Она кивнула, не поднимая глаз.
«— Генка добрый малый, но балбес, — сказал я. — Сто раз подумай.
— Он странный, — сказала она. Вот это уже интересно.
— И насчет жилья ты в голове не держи. Это я беру на себя. Решай свободно.
Она опять кивнула.
Более идиотского разговора, чем тот, который случился потом, я не слышал в своей жизни.
Генка явился веселенький и с глупой улыбкой прошелся по комнате.
— Дед… скажи мне…
— Я знаю, — говорю.
— А как ты думаешь, она — мягкая?… Не физически, конечно… — сказал он. — А в другом смысле… В смысле человеческом…
За дураками за море не ездить, своих полно.
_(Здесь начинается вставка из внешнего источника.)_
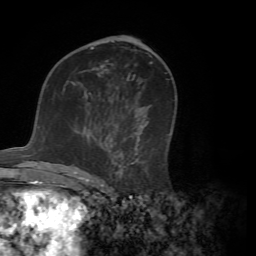
Breast MRI (dynamic contrast-enhanced), one axial slice. Position 37 of 72 along the scan axis. Cropped to one breast. Dynamic contrast-enhanced series, time point 2 of 7 at this slice position (early post-contrast). 1.5 T. TE 4.2 ms, TR 8.7 ms. 2.2 mm slice thickness. 256 × 256 image matrix, field of view 180 × 180 mm. Female patient.
Annotated regions visible in this slice (semi-automatically segmented with operator editing):
- enhancing-tissue mask used for the functional tumour volume (all voxels passing the contrast-enhancement thresholds inside the analysis volume; usually the tumour): box from (x=74, y=107) to (x=148, y=181) px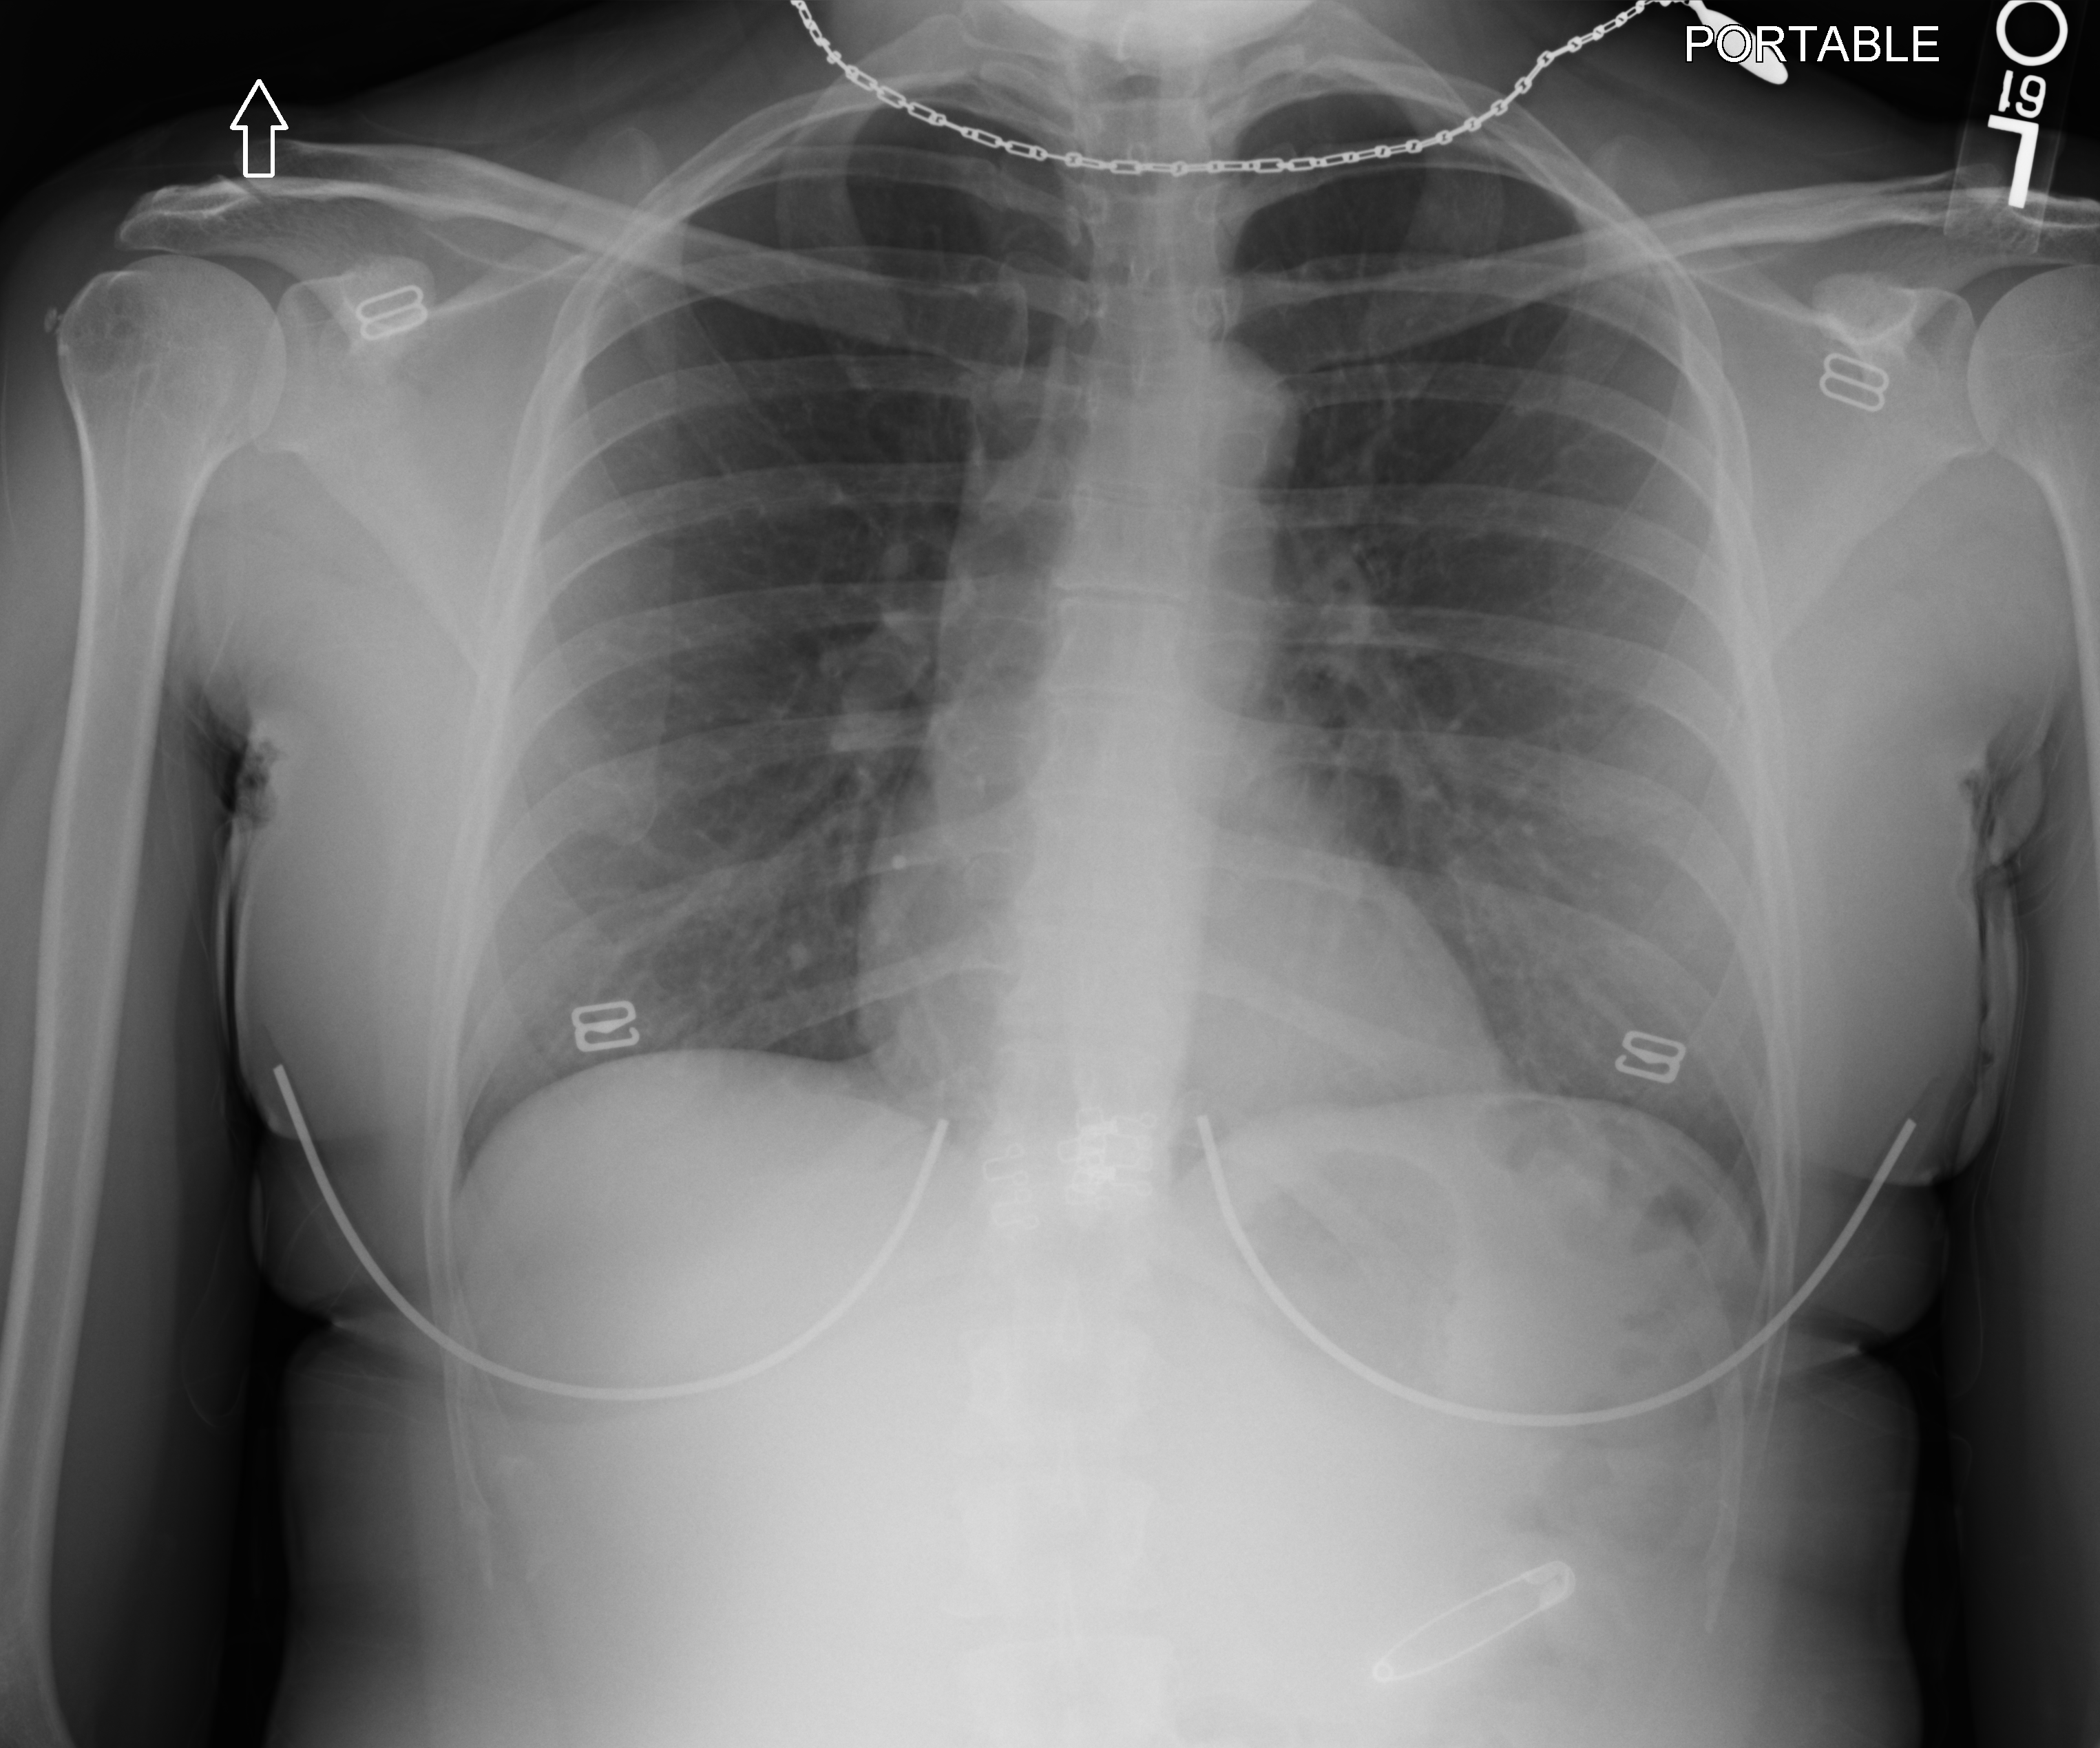
Bedside chest radiograph (computed radiography); anteroposterior (AP) projection. Female patient hospitalised with COVID-19, age 18–59 years.
From the hospital-stay record, not from the radiograph (when in the stay this image was taken is not recorded): admitted to intensive care during this hospital stay: no; length of hospital stay: 1 day.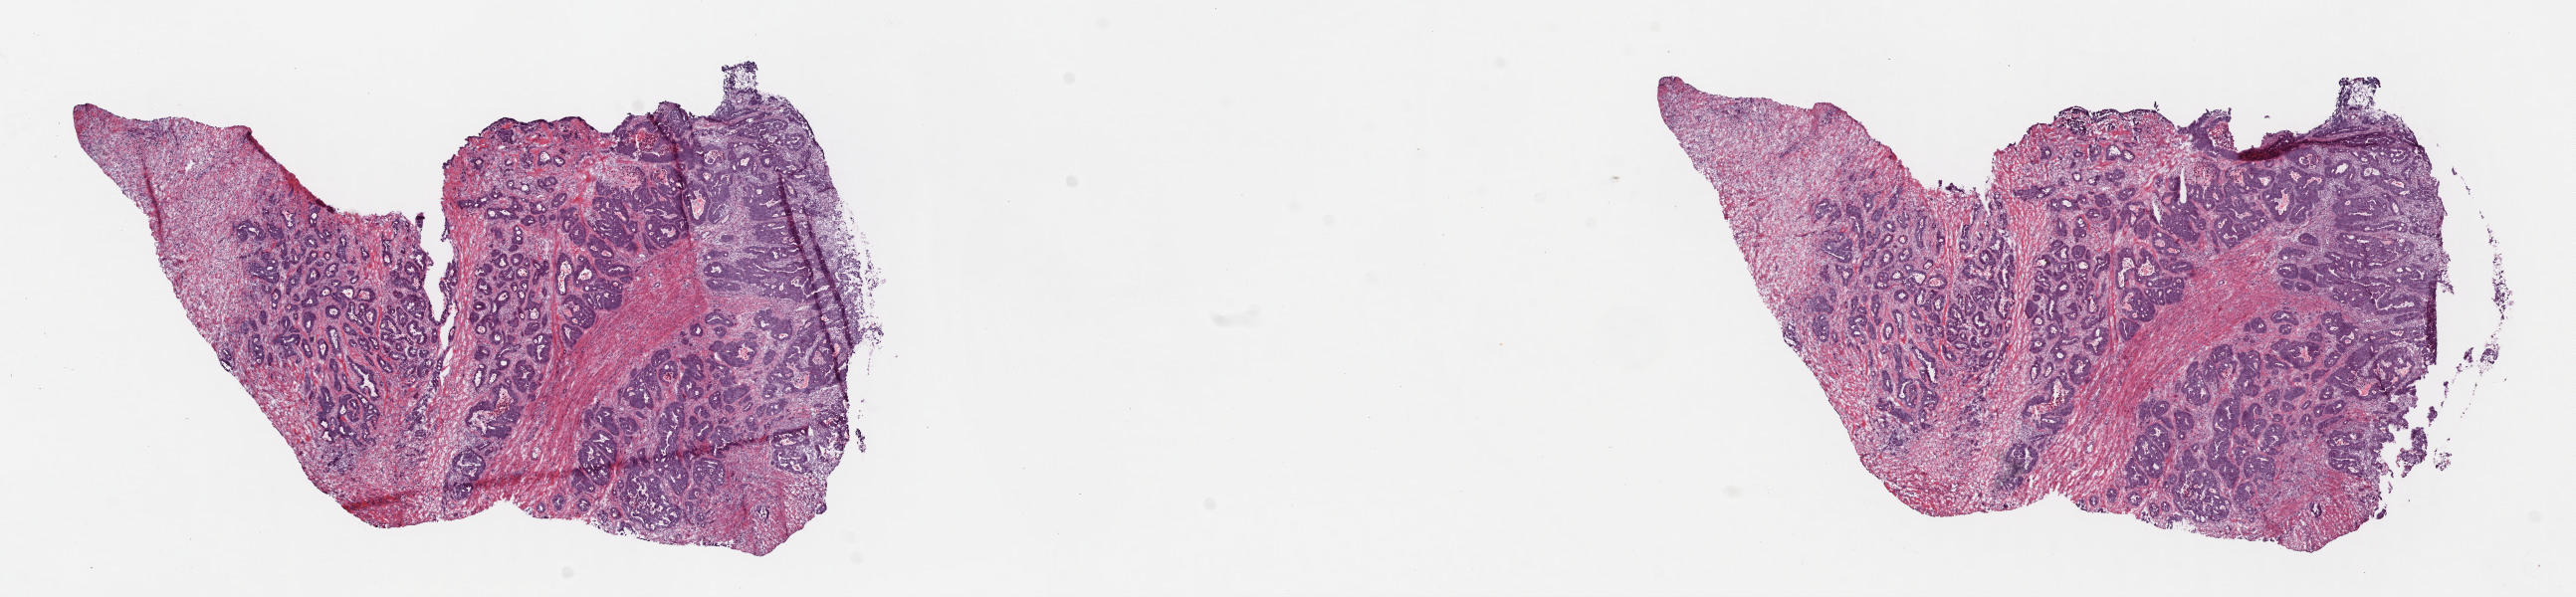
Hematoxylin and eosin (H&E) stained whole-slide image, low-resolution overview of the scanned area, about 20.3 x 4.7 mm (from a 40x scan), frozen section, colon, primary tumour sample. Male patient; age at initial diagnosis 59 years. Composition of this section per pathologist review: tumour cells 70%, tumour nuclei 70%, normal cells 0%, stromal cells 27%, necrosis 3%. Inflammatory infiltration, as recorded: lymphocyte infiltration 2%, monocyte infiltration 2%, neutrophil infiltration 5%.
TNM: T3 N1 M0. Diagnosis: Adenocarcinoma, NOS (transverse colon). AJCC pathologic stage: IIIB (7th edition). Lymph nodes positive (case pathology): 1 of 60 examined.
— Она вроде нашей бабушки, — сказал я. — Только обманутая. Ну иди. Иди к ней.
— Прямо сейчас?»
— Запомни, — сказал Зотов, — она в нашей семье саженец. За ней нужен уход.
— Это сколько угодно.
Он вошел к ней и оставил дверь открытой. Болван. Надо было постучать. Он пригладил волосы. В Танином незабываемом трюмо было видно, как она выпрямилась от кроватки и застегнула пуговицу у горла.
«Повторяю, более идиотского разговора я не слышал за всю жизнь.
— Давай с тобой жить, — сказал он. — Распишемся. Девочку я усыновлю.
— Давайте.
— Называй меня на ты.
— Давай.
— И Серега с нами. Ты его считаешь за сына?
Серега-второй заорал.
— Считаю, — сказала она и расстегнула кофточку. — Отвернись.
— Я интеллигент, — сказал он.
— Это ничего, — сказала она.
Серега начал чмокать.
— А интеллигентов всегда к простому народу тянет, — сказал он.
„О мама мия! О матка боска ченстоховска!“
Генка прошелся по комнате, посмотрел на себя в трюмо.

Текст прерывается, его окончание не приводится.